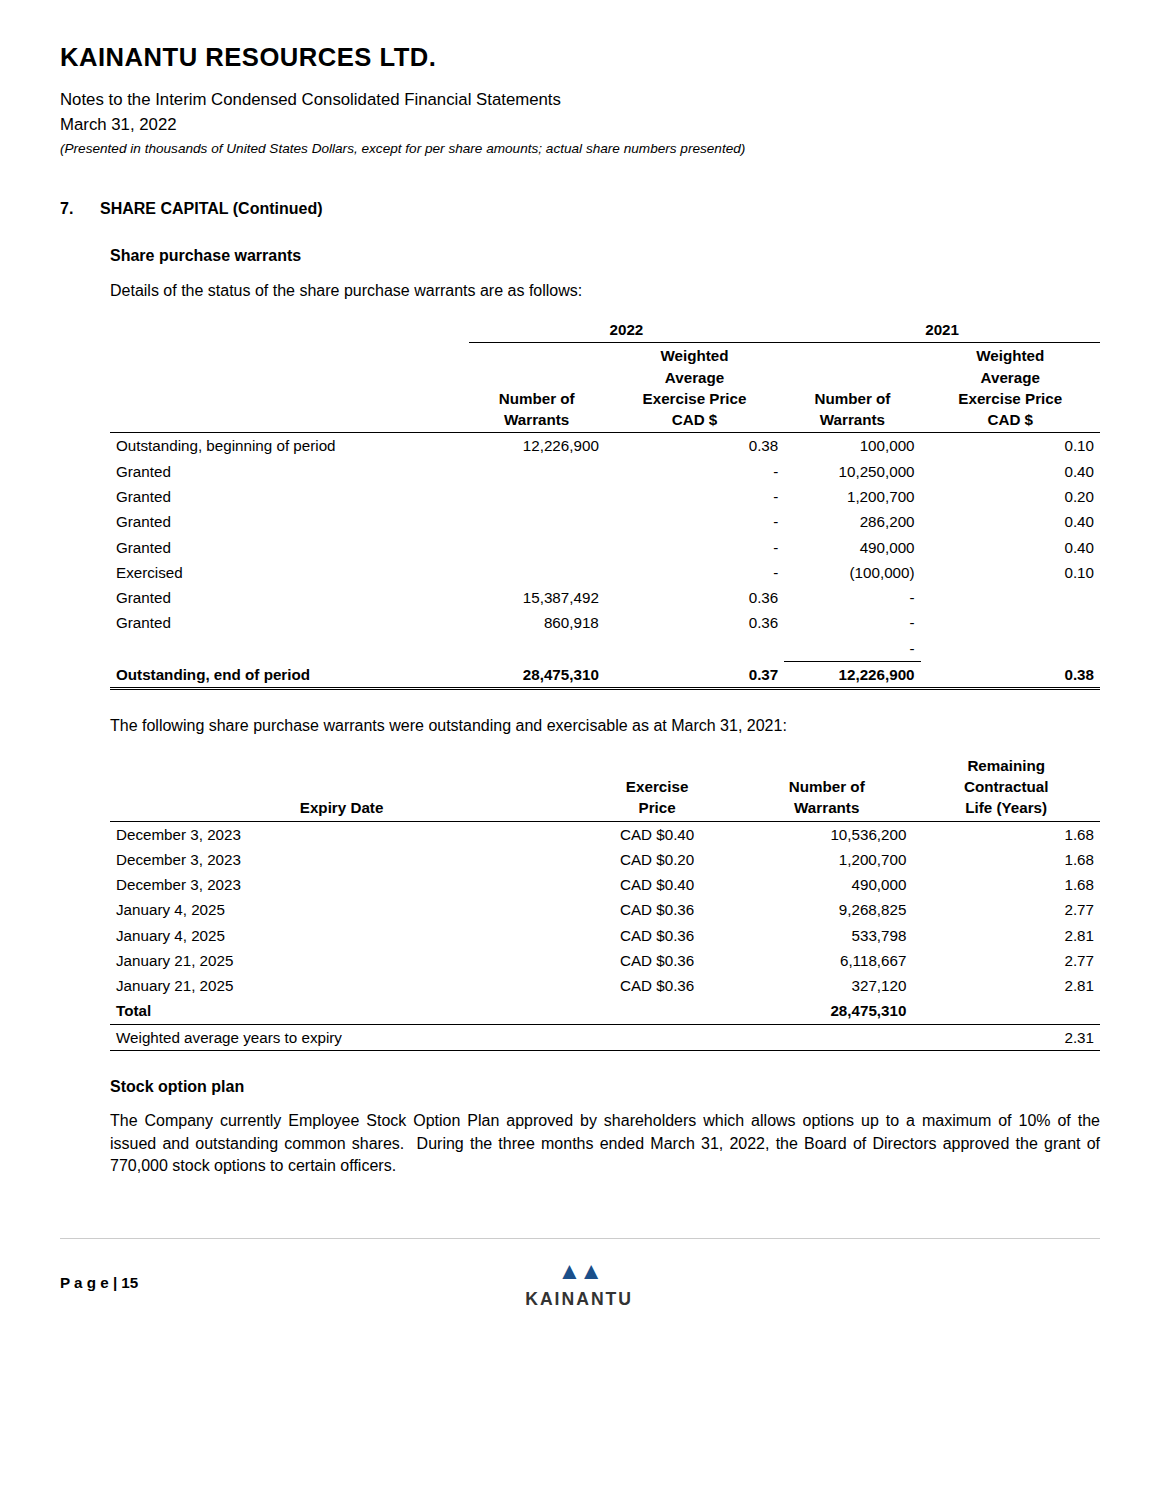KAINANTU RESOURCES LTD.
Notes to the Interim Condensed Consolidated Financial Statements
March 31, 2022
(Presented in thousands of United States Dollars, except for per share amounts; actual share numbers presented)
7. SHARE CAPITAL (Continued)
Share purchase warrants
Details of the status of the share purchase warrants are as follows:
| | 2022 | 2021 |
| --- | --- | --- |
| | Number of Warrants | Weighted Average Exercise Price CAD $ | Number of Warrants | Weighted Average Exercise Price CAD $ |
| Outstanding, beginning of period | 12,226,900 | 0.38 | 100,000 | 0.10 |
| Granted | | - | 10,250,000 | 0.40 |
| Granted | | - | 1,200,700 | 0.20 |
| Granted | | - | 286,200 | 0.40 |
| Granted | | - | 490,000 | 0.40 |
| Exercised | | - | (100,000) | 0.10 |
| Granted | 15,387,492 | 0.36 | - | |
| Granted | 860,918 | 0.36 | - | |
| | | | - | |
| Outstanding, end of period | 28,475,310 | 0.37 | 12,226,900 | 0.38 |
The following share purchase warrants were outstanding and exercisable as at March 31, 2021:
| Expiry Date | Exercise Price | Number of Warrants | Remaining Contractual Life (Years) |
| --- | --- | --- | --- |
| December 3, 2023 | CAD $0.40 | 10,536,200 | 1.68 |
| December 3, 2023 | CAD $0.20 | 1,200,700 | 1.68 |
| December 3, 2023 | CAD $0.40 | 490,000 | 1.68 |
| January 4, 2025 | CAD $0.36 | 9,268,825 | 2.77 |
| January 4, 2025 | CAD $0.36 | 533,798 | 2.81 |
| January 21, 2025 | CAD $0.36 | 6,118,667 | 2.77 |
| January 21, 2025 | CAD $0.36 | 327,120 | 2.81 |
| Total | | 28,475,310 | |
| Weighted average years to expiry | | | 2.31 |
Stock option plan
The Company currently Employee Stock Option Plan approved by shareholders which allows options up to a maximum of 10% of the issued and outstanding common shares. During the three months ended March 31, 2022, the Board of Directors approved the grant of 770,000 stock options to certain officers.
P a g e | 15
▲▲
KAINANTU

...

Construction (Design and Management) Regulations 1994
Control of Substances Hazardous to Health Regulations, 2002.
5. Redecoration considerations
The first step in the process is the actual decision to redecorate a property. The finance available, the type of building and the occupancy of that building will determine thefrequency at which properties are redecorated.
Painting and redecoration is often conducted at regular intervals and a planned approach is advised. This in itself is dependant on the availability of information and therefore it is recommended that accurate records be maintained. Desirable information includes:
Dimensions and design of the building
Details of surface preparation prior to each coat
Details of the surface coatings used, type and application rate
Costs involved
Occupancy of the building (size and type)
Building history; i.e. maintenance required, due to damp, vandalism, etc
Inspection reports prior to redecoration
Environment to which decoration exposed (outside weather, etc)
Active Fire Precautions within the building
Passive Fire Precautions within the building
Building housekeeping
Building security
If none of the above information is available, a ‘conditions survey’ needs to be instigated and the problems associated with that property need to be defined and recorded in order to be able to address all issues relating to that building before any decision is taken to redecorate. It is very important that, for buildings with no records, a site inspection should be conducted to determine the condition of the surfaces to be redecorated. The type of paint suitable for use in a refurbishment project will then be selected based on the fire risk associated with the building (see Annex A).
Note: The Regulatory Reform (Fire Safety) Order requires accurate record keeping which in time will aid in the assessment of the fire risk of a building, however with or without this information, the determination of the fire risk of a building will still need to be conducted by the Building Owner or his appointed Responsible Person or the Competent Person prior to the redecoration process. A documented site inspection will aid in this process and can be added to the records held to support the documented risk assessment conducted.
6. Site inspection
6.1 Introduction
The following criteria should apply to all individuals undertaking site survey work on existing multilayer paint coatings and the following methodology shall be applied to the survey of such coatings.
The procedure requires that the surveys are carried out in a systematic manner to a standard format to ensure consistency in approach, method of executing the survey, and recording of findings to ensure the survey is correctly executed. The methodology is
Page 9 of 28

---

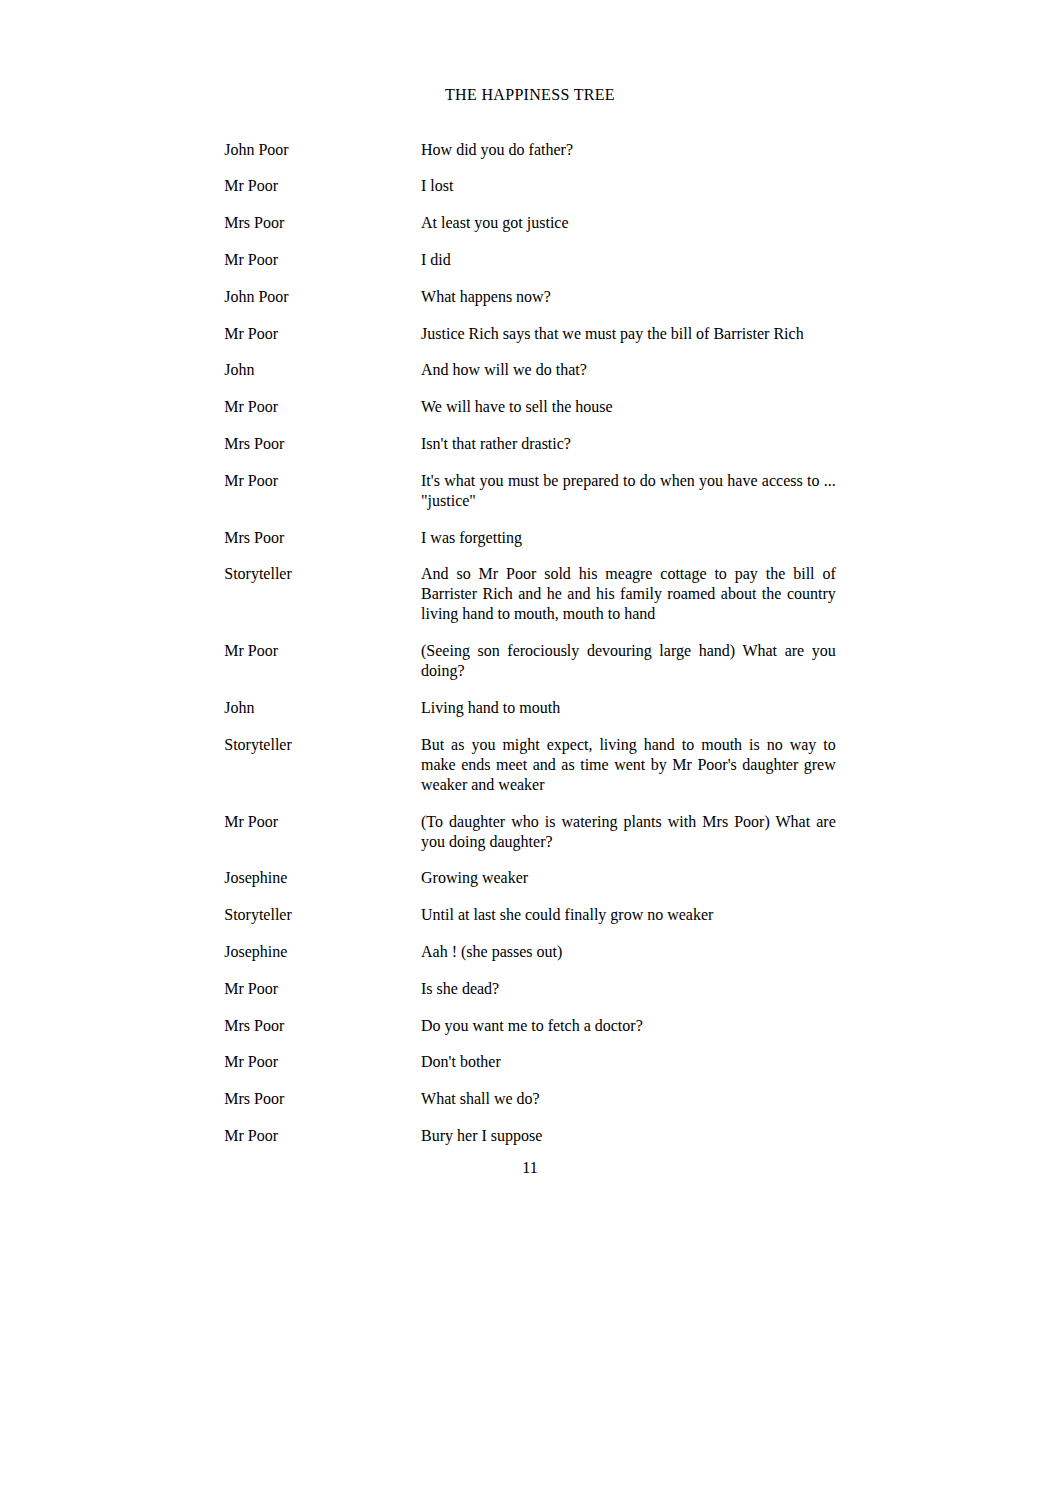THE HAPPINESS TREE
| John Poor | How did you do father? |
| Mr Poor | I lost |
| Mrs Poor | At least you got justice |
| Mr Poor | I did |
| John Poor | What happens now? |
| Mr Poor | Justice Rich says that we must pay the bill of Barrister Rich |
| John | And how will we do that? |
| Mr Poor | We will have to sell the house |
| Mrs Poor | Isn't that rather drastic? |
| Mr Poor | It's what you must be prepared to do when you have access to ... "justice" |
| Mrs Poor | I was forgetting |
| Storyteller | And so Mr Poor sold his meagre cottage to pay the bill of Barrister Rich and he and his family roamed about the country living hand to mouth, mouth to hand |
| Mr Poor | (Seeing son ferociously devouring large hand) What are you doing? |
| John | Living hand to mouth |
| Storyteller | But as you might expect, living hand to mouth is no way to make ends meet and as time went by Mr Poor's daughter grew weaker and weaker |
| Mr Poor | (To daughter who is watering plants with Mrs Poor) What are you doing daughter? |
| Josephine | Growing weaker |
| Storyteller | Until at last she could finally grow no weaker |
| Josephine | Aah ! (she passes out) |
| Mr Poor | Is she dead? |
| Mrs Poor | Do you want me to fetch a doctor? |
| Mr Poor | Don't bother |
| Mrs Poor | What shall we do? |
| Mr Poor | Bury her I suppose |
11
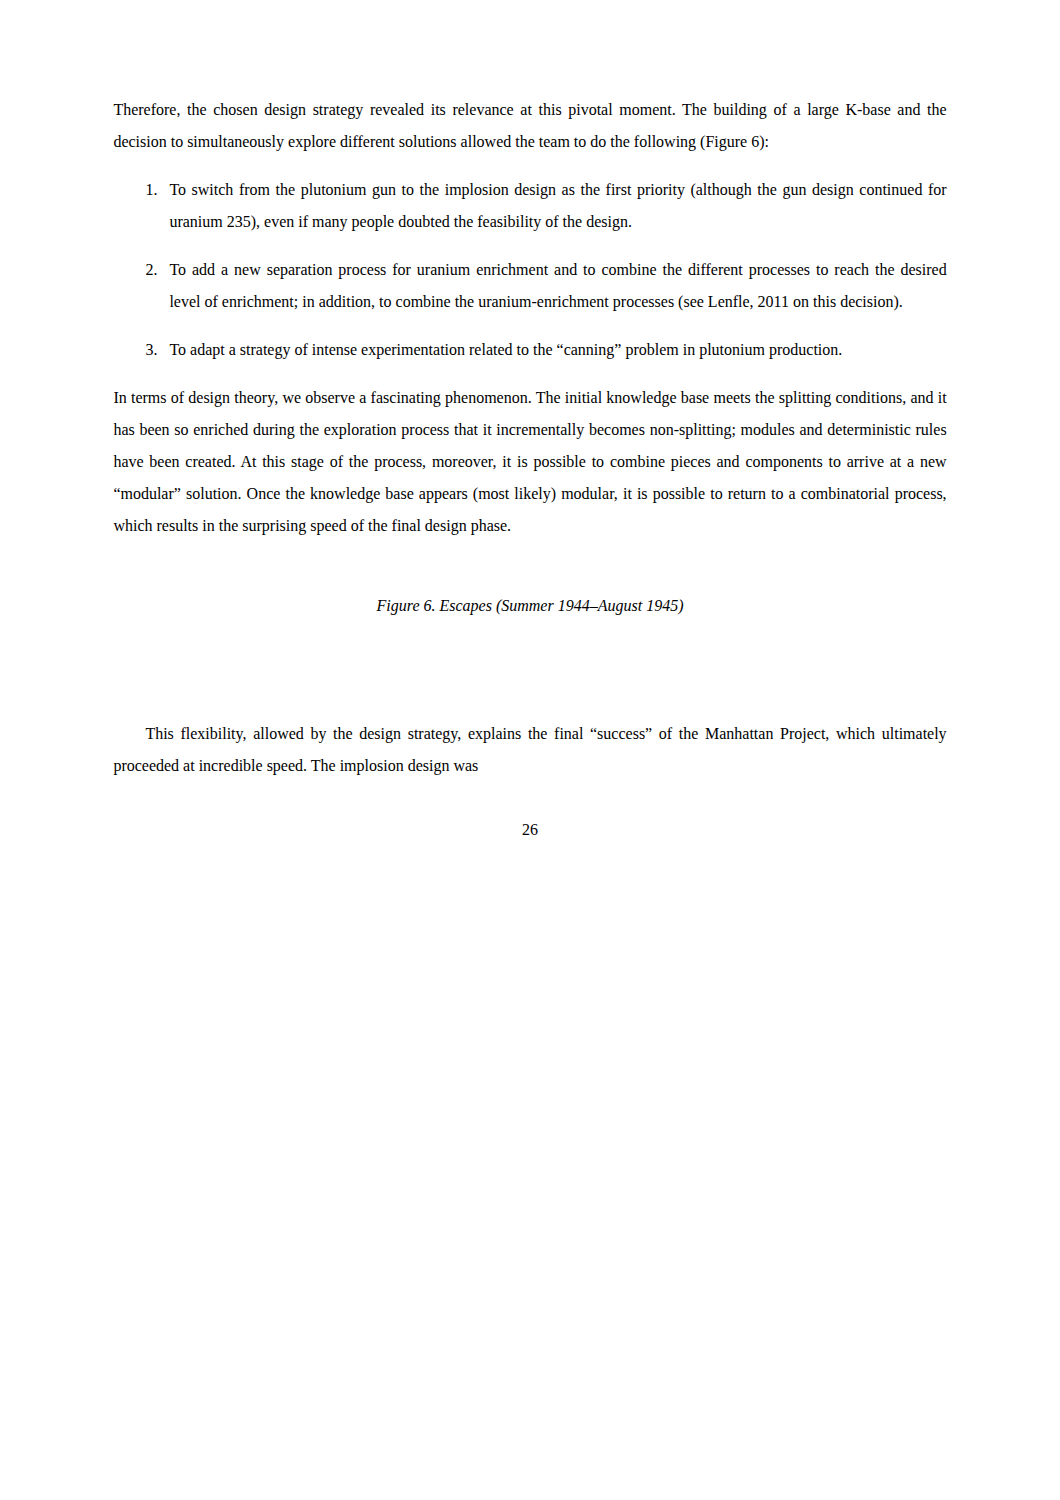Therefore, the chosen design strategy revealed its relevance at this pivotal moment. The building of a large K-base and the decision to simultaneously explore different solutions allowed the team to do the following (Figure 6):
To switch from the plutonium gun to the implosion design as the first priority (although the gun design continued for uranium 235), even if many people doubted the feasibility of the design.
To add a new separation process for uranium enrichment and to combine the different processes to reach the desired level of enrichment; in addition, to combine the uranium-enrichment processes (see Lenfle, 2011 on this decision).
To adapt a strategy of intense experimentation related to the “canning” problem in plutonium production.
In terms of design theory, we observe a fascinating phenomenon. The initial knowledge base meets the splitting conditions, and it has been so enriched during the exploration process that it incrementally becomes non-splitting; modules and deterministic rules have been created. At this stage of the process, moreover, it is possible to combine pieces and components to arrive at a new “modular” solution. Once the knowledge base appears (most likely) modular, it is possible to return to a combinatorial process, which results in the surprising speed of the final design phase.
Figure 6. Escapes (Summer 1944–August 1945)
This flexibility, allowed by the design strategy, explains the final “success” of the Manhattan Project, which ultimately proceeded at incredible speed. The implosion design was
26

» **Requirement**
Starting at the line with "KAINANTU RESOURCES LTD." and finishing at the line with "1,200,700 | 1.68 |", copy the material above exactly, both lines included. Nothing else goes in, and no pictures.

» **Result of the task**
KAINANTU RESOURCES LTD.
Notes to the Interim Condensed Consolidated Financial Statements
March 31, 2022
(Presented in thousands of United States Dollars, except for per share amounts; actual share numbers presented)
7. SHARE CAPITAL (Continued)
Share purchase warrants
Details of the status of the share purchase warrants are as follows:
| | 2022 | 2021 |
| --- | --- | --- |
| | Number of Warrants | Weighted Average Exercise Price CAD $ | Number of Warrants | Weighted Average Exercise Price CAD $ |
| Outstanding, beginning of period | 12,226,900 | 0.38 | 100,000 | 0.10 |
| Granted | | - | 10,250,000 | 0.40 |
| Granted | | - | 1,200,700 | 0.20 |
| Granted | | - | 286,200 | 0.40 |
| Granted | | - | 490,000 | 0.40 |
| Exercised | | - | (100,000) | 0.10 |
| Granted | 15,387,492 | 0.36 | - | |
| Granted | 860,918 | 0.36 | - | |
| | | | - | |
| Outstanding, end of period | 28,475,310 | 0.37 | 12,226,900 | 0.38 |
The following share purchase warrants were outstanding and exercisable as at March 31, 2021:
| Expiry Date | Exercise Price | Number of Warrants | Remaining Contractual Life (Years) |
| --- | --- | --- | --- |
| December 3, 2023 | CAD $0.40 | 10,536,200 | 1.68 |
| December 3, 2023 | CAD $0.20 | 1,200,700 | 1.68 |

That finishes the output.